Along with the experimental methods, the project will also offer training and experience in data analysis and visualization from experienced researchers in informatics and statistics.

Teichmann Project - Genomic and computational dissection of tissue architectures

Supervisor: Dr Sarah Techimann sarah.teichmann@sanger.ac.uk

Single cell genomics and spatial gene expression technologies can now be combined to provide high resolution maps of tissues. These methods are now routine, robust and scalable, and can be applied to mapping tissues in human development as well as mature adult tissues across the lifespan and across genders, and in health versus disease states. There are fundamental questions about cell lineages (e.g.in haematopoiesis, immunity, etc.), systems (e.g. skin, vasculature, immunity) and organs (e.g. kidney, lung, reproductive tissues, endometrium/decidua etc.) that can be addressed with these approaches.

We welcome postdoctoral projects that focus on specific biological tissues or systems, as well as on general overarching questions that span multiple tissues. We also value methods development projects (computational or experimental) that advance the study of tissue architectures using genomics technologies.

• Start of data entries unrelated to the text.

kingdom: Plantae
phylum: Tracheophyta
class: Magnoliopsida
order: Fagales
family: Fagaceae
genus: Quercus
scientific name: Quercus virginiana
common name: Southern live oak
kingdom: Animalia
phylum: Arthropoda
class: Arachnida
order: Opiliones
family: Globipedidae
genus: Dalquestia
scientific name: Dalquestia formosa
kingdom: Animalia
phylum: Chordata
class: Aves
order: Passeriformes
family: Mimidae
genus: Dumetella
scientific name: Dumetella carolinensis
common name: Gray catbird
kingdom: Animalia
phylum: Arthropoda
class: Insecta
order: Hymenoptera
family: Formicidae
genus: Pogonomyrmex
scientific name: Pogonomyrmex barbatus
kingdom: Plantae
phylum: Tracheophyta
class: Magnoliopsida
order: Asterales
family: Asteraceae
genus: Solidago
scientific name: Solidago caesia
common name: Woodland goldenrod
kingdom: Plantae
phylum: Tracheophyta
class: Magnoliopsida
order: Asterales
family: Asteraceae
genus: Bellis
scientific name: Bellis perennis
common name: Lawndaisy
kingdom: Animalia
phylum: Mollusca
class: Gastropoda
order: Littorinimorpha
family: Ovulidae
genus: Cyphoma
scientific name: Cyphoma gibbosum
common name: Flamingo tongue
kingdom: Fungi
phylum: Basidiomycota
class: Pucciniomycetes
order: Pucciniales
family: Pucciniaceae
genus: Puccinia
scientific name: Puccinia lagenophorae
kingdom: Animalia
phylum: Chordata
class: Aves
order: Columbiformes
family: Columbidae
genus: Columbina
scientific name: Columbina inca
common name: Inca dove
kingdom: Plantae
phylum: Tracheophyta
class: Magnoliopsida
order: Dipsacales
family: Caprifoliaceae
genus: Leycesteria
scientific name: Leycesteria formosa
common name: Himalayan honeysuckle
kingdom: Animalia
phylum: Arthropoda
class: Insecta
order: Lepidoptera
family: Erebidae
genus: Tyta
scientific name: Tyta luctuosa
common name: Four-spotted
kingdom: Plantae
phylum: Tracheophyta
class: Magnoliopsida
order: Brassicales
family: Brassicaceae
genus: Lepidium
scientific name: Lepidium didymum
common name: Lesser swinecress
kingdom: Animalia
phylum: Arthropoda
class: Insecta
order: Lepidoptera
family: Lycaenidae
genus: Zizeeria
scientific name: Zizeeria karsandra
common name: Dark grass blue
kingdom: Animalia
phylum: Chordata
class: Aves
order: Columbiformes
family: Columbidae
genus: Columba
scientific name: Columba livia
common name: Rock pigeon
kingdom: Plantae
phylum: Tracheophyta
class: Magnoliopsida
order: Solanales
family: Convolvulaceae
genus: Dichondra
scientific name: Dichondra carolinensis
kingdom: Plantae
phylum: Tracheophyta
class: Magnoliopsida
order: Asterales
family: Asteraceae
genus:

Vento-Tormo/Kelava Project - Establishment of endometriosis lesion-organoid screening platform

Supervisors: Dr Roser Vento-Tormo roser.vento@sanger.ac.uk and Dr Iva Kelava iva.kelava@sanger.ac.uk

Project outline:

Endometriosis is a common condition characterised by the growth of endometrial tissue outside the uterus (called “lesions”). It affects at least 10 per cent of women of reproductive age and is accompanied by many symptoms, including pain and issues with conception. Despite the high prevalence of the disease, non-invasive diagnostic tests and efficient, well-tolerated treatments are almost completely lacking. Current treatments are limited to surgical and/or hormone/analgesic treatment, both being associated with high morbidity and significant side-effects. Therefore, there is an urgent unmet clinical need for reliable non-invasive diagnostic tools and novel therapeutic approaches. Also, there is a lack of knowledge of the cellular origins and composition of endometrial lesions. The project is aimed to address those knowledge gaps by using single-cell multiomics data produced by our team to generate a model of endometriosis lesions derived from patients. To do so, we want to adapt current protocols to derive organoids from endometriosis lesions (see recent publication by our team in Nature Genetics) and establish co-culture conditions for a robust multilineage organoid platform. The development and validation of this system will be invaluable for identifying new therapeutic targets and performing drug-screenings.

In our work we combine state-of-the art genomics technologies – single cell transcriptomics, multiomics and spatial transcriptomics to determine molecular pathways involved in development and disease, with a strong focus on gynaecological disorders. We welcome applicants with interest in organoids and complex co-culture methods, but also those with computational methods development background. The current team is comprised of experts in computational methods, organoid techniques, histology and tissue processing. We are also fostering strong connections with endometriosis clinics as part of our worldwide multicentre biobank.